TASK REQUIREMENTS: Repetition must be exact and must stop with the line bearing "focal_35mm: 28". It begins at the first line of the records and includes no pictures.

DATA EXTRACT Block Start

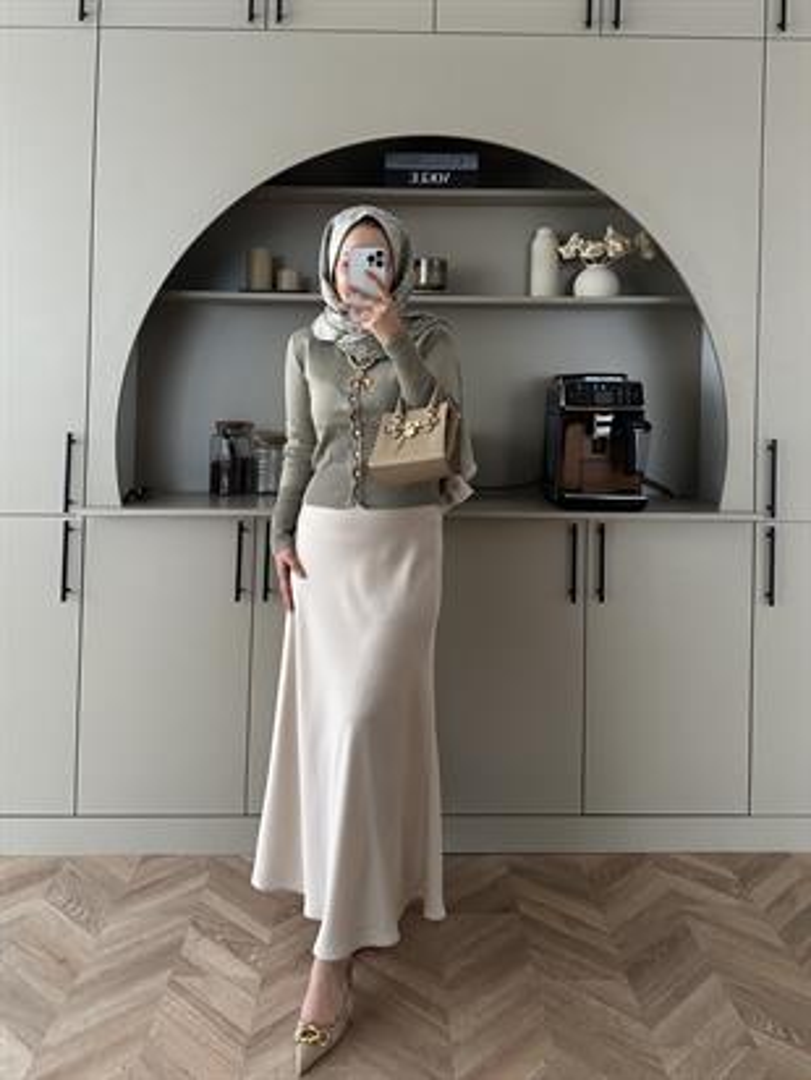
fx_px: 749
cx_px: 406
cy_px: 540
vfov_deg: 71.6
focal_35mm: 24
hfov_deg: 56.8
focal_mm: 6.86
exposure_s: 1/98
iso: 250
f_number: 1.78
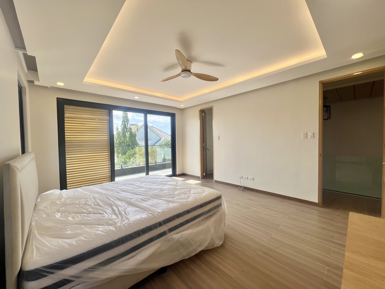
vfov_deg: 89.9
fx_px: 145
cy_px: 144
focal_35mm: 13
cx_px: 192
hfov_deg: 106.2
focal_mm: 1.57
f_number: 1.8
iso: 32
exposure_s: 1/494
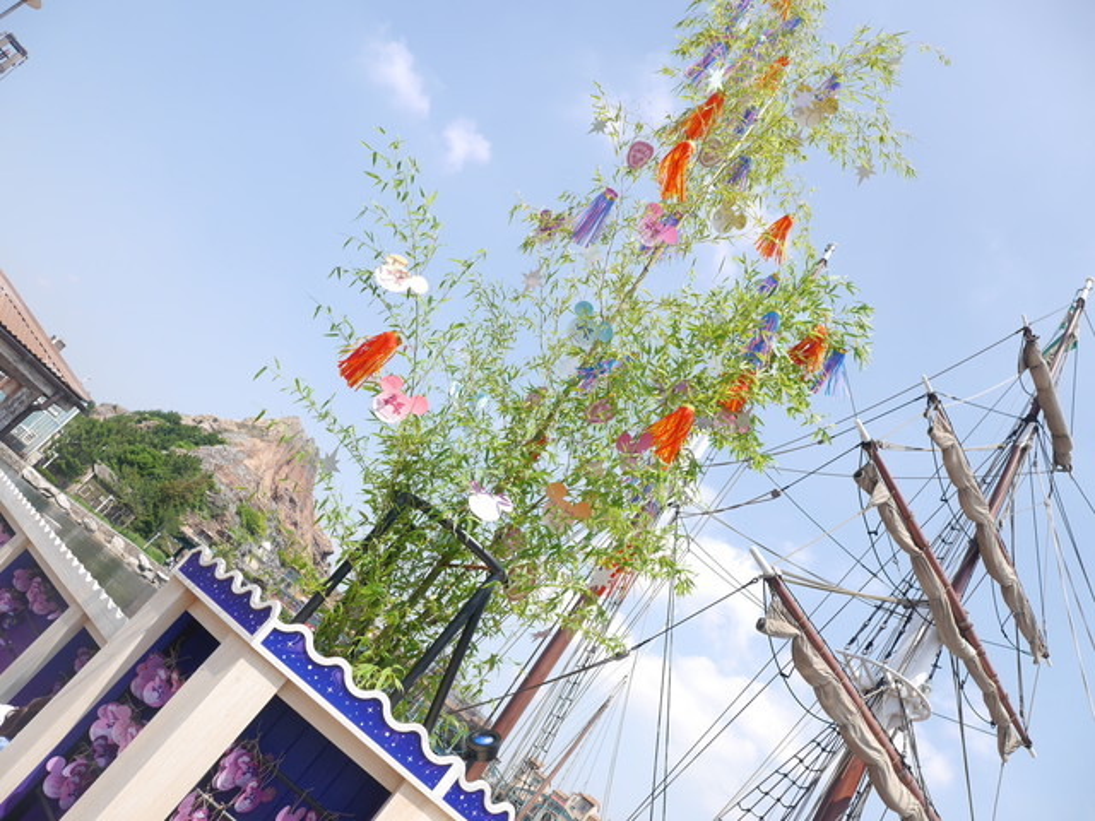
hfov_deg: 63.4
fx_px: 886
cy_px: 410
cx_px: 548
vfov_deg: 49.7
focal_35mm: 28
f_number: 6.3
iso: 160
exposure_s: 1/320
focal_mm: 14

DATA EXTRACT Block End

SOLUTION:
fx_px: 749
cx_px: 406
cy_px: 540
vfov_deg: 71.6
focal_35mm: 24
hfov_deg: 56.8
focal_mm: 6.86
exposure_s: 1/98
iso: 250
f_number: 1.78
vfov_deg: 89.9
fx_px: 145
cy_px: 144
focal_35mm: 13
cx_px: 192
hfov_deg: 106.2
focal_mm: 1.57
f_number: 1.8
iso: 32
exposure_s: 1/494
hfov_deg: 63.4
fx_px: 886
cy_px: 410
cx_px: 548
vfov_deg: 49.7
focal_35mm: 28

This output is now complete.